READING PASSAGE:

########

She reminisced about her days volunteering at Rosie’s Place. She told me that she taught a class at the Boston Center for Adult Education designed specifically for women who wanted to purchase a home. She didn’t want anyone to be taken advantage of.
We talked about hunger and how crazy it is that in this day and age, with so much excess, there are people who don’t have enough food to eat. I asked if there was something that she wanted to do about that. She was hesitant.
She said that there was nothing she could do, at this point in her life. I challenged her assumption. We talked about tangible ways to help people.
Charlyn believed in breakfast – it was fuel for the day. I suggested that we do some research. Could we provide breakfast to someone?
A few days later, I brought my friend’s 13-year-old daughter, Ali, to meet Charlyn. Ali was preparing for her bat mitzvah. Working with Charlyn seemed like a meaningful mitzvah project.
As soon as they met, there was great chemistry. Ali energized Charlyn. At one point she decided that we should be called The Breakfast Brigade. “We are three generations of women,” she said. “Look at what we can do together!”
We googled homeless shelters and started to make phone calls. We wanted to know if anyone wanted breakfast foods for residents. Our first call brought us to voicemail. After about three tries, we reached a human. The person answering the phone was tentative. “We don’t get many calls like this,” he said. Our request came out of the blue – because of Charlyn. We had no affiliation with the place. We just wanted to help.

########

INSTRUCTIONS FOR THE TASK: Reproduce the Breakfast Brigade passage between "She reminisced about" and "She was hesitant.", inclusive, changing "hunger" to "food insecurity". The material that follows is separate from the Breakfast Brigade passage.

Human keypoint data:
########

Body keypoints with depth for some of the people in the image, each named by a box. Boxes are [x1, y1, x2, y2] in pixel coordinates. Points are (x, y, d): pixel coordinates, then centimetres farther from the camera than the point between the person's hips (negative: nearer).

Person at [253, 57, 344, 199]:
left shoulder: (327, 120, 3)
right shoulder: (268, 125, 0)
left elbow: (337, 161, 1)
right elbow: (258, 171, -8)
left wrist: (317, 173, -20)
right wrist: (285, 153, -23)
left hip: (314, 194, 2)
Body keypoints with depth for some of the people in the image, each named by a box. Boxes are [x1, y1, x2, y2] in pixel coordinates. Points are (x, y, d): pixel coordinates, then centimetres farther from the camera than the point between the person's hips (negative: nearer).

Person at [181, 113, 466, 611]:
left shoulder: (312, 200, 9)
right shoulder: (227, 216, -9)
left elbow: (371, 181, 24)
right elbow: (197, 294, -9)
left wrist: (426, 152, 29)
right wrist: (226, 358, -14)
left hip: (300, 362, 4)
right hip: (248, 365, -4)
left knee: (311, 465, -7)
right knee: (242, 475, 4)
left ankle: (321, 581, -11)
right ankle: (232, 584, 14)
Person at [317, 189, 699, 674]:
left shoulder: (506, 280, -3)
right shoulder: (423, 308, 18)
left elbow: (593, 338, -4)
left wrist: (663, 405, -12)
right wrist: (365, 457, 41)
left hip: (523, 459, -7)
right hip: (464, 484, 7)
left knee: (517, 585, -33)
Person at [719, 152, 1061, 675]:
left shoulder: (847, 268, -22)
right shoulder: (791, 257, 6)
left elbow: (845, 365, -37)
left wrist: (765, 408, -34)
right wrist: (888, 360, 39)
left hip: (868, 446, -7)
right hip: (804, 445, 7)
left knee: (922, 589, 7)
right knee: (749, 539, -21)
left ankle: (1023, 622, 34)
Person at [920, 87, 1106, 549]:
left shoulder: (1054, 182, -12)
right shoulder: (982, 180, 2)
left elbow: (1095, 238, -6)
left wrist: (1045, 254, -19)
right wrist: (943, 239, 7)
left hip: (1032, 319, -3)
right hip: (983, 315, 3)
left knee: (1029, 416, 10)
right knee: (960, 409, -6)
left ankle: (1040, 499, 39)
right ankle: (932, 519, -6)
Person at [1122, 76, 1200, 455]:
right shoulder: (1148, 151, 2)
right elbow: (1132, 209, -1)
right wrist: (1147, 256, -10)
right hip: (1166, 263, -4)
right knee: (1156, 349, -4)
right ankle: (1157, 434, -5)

########

TASK ANSWER:
She reminisced about her days volunteering at Rosie’s Place. She told me that she taught a class at the Boston Center for Adult Education designed specifically for women who wanted to purchase a home. She didn’t want anyone to be taken advantage of.
We talked about food insecurity and how crazy it is that in this day and age, with so much excess, there are people who don’t have enough food to eat. I asked if there was something that she wanted to do about that. She was hesitant.